Proto-Indo-European root forming words meaning "to turn, bend."

It forms all or part of: adverse; anniversary; avert; awry; controversy; converge; converse (adj.) "exact opposite;" convert; diverge; divert; evert; extroversion; extrovert; gaiter; introrse; introvert; invert; inward; malversation; obverse; peevish; pervert; prose; raphe; reverberate; revert; rhabdomancy; rhapsody; rhombus; ribald; sinistrorse; stalwart; subvert; tergiversate; transverse; universe; verbena; verge (v.1) "tend, incline;" vermeil; vermicelli; vermicular; vermiform; vermin; versatile; verse (n.) "poetry;" version; verst; versus; vertebra; vertex; vertigo; vervain; vortex; -ward; warp; weird; worm; worry; worth (adj.) "significant, valuable, of value;" worth (v.) "to come to be;" wrangle; wrap; wrath; wreath; wrench; wrest; wrestle; wriggle; wring; wrinkle; wrist; writhe; wrong; wroth; wry.

▶ [TASK TO CARRY OUT]: Rewrite the stretch of the root entry from "It forms all" through "wrong; wroth; wry.", replacing "rhombus" with "rhomboid".

▶ [AVAILABLE DATA]:
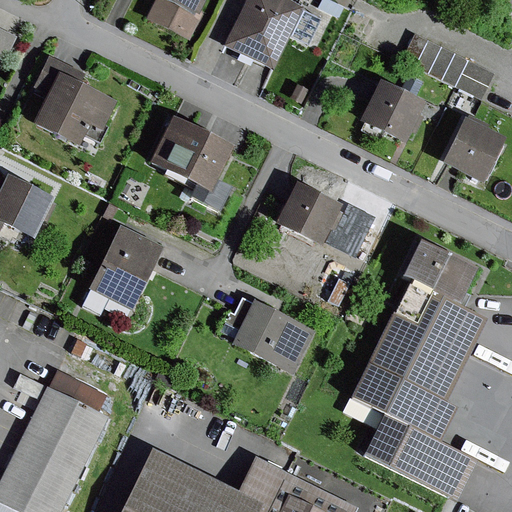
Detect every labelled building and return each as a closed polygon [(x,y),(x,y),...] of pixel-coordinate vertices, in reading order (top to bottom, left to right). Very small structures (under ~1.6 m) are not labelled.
[(188,43),(208,0),(154,0),(144,22),(188,43)] [(302,11),(280,0),(245,0),(222,48),(272,73),(288,40),(301,13),(302,11)] [(323,0),(322,0),(317,10),(338,21),(343,10),(323,0)] [(320,22),(301,13),(288,40),(307,48),(320,22)] [(16,40),(0,32),(0,62),(4,64),(16,40)] [(413,70),(427,43),(413,37),(400,63),(413,70)] [(492,75),(427,43),(413,70),(479,102),(492,75)] [(48,100),(58,77),(63,67),(46,58),(30,92),(48,100)] [(116,105),(58,77),(48,100),(33,130),(75,151),(82,135),(97,143),(116,105)] [(417,118),(422,107),(376,85),(356,126),(402,148),(409,135),(414,138),(422,120),(417,118)] [(295,88),(288,101),(299,107),(306,93),(295,88)] [(230,151),(170,123),(149,168),(192,189),(186,201),(217,215),(229,191),(214,184),(230,151)] [(503,143),(462,123),(441,168),(481,188),(503,143)] [(52,202),(5,179),(0,188),(0,231),(2,228),(33,243),(52,202)] [(339,209),(294,187),(274,228),(319,250),(339,209)] [(108,206),(101,219),(109,223),(117,210),(108,206)] [(162,253),(116,230),(78,310),(102,321),(108,309),(130,320),(162,253)] [(474,274),(416,246),(397,284),(405,288),(348,403),(380,418),(360,459),(454,506),(475,464),(438,446),(455,412),(443,407),(485,323),(457,309),(474,274)] [(314,334),(240,300),(233,317),(228,314),(218,335),(232,342),(229,349),(293,379),(314,334)] [(56,373),(47,391),(96,415),(105,397),(56,373)] [(20,377),(13,389),(38,403),(45,390),(20,377)] [(47,391),(45,390),(38,403),(0,480),(0,507),(10,511),(60,511),(106,420),(96,415),(47,391)] [(149,455),(120,511),(269,511),(287,477),(253,460),(234,497),(149,455)] [(354,511),(355,511),(287,477),(269,511),(354,511)]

▶ [SOLUTION FOR THIS PROBLEM]:
It forms all or part of: adverse; anniversary; avert; awry; controversy; converge; converse (adj.) "exact opposite;" convert; diverge; divert; evert; extroversion; extrovert; gaiter; introrse; introvert; invert; inward; malversation; obverse; peevish; pervert; prose; raphe; reverberate; revert; rhabdomancy; rhapsody; rhomboid; ribald; sinistrorse; stalwart; subvert; tergiversate; transverse; universe; verbena; verge (v.1) "tend, incline;" vermeil; vermicelli; vermicular; vermiform; vermin; versatile; verse (n.) "poetry;" version; verst; versus; vertebra; vertex; vertigo; vervain; vortex; -ward; warp; weird; worm; worry; worth (adj.) "significant, valuable, of value;" worth (v.) "to come to be;" wrangle; wrap; wrath; wreath; wrench; wrest; wrestle; wriggle; wring; wrinkle; wrist; writhe; wrong; wroth; wry.